@metamec

metamec@alien.top · 1 year ago

If you want a GPU with 12GB VRAM to do most of the work, 70b is way too big. You need to be looking at 13b models. Mythomax, Tiefighter, Causallm (actually 14b), etc. Mistral 7b mashups (Dolphin, OpenHermes, etc.) are decent though.

Koboldcpp is probably the easiest most intuitive Windows option to get up and running with GPU support. Enable CuBLAS, maybe offload 41/43 layers to GPU for 13b models, 35/35 for 7b models. That works best with my RTX 4070 Ti which has the same amount of VRAM.

I usually use 6bit quantized version of 13b models, 8bit quantized versions of 7b models.
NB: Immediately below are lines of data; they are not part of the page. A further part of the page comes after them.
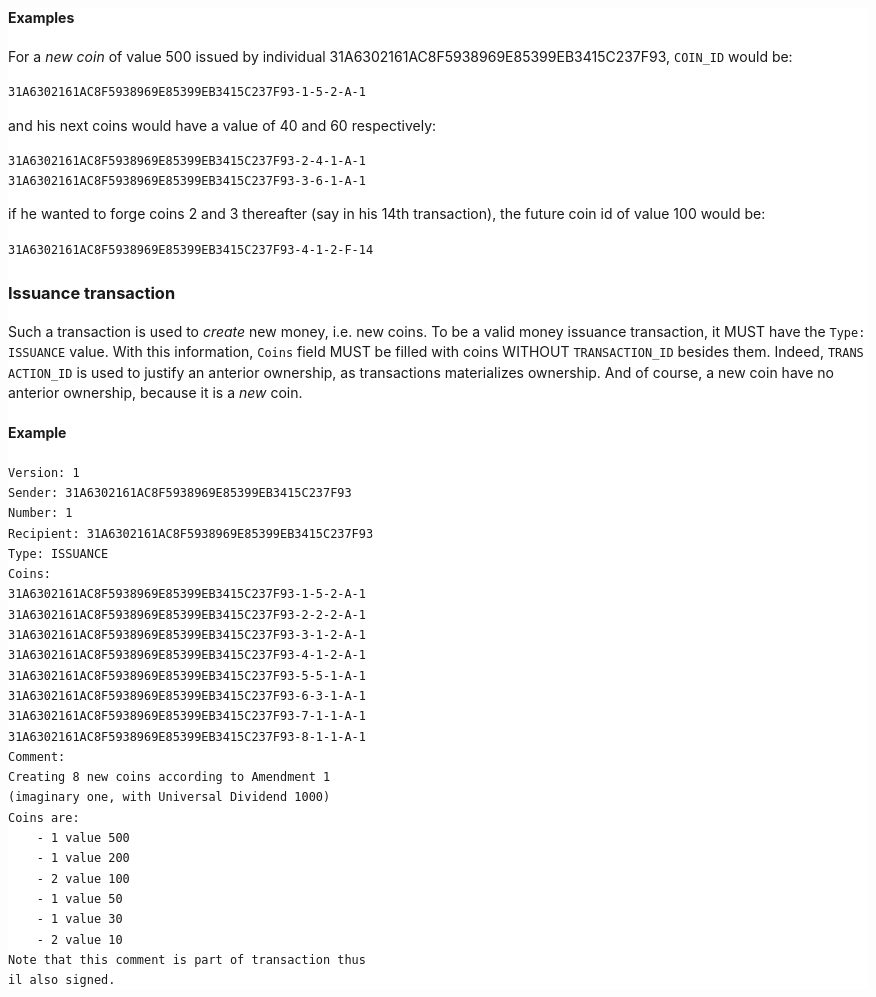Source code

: #### Examples

For a *new coin* of value 500 issued by individual 31A6302161AC8F5938969E85399EB3415C237F93, `COIN_ID` would be:

    31A6302161AC8F5938969E85399EB3415C237F93-1-5-2-A-1

and his next coins would have a value of 40 and 60 respectively:

    31A6302161AC8F5938969E85399EB3415C237F93-2-4-1-A-1
    31A6302161AC8F5938969E85399EB3415C237F93-3-6-1-A-1

if he wanted to forge coins 2 and 3 thereafter (say in his 14th transaction), the future coin id of value 100 would be:

    31A6302161AC8F5938969E85399EB3415C237F93-4-1-2-F-14

### Issuance transaction

Such a transaction is used to *create* new money, i.e. new coins. To be a valid money issuance transaction, it MUST have the `Type: ISSUANCE` value. With this information, `Coins` field MUST be filled with coins WITHOUT `TRANSACTION_ID` besides them. Indeed, `TRANSACTION_ID` is used to justify an anterior ownership, as transactions materializes ownership. And of course, a new coin have no anterior ownership, because it is a *new* coin.

#### Example

    Version: 1
    Sender: 31A6302161AC8F5938969E85399EB3415C237F93
    Number: 1
    Recipient: 31A6302161AC8F5938969E85399EB3415C237F93
    Type: ISSUANCE
    Coins:
    31A6302161AC8F5938969E85399EB3415C237F93-1-5-2-A-1
    31A6302161AC8F5938969E85399EB3415C237F93-2-2-2-A-1
    31A6302161AC8F5938969E85399EB3415C237F93-3-1-2-A-1
    31A6302161AC8F5938969E85399EB3415C237F93-4-1-2-A-1
    31A6302161AC8F5938969E85399EB3415C237F93-5-5-1-A-1
    31A6302161AC8F5938969E85399EB3415C237F93-6-3-1-A-1
    31A6302161AC8F5938969E85399EB3415C237F93-7-1-1-A-1
    31A6302161AC8F5938969E85399EB3415C237F93-8-1-1-A-1
    Comment:
    Creating 8 new coins according to Amendment 1
    (imaginary one, with Universal Dividend 1000)
    Coins are:
        - 1 value 500
        - 1 value 200
        - 2 value 100
        - 1 value 50
        - 1 value 30
        - 2 value 10
    Note that this comment is part of transaction thus
    il also signed.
Maybe try lower bit versions if the slower GPU causes a performance hit (I doubt it will be obvious).

Download models from TheBloke is possible. There’s no need to go handing your email address over to CausalLM and others who ask for it when he does not require it.

metamec@alien.top · 1 year ago

I would say research the CPU/MOBO combo, not just the CPU. In addition: make sure you buy RAM which is on the Mobo manufacturer’s supported list. I have a Ryzen 7 5800 and an MSI MAG B550 TOMAHAWK motherboard. Not gonna lie, I always consider AMD a risk due to chipset related quirks I have experienced with previous builds, but it has been fine so far.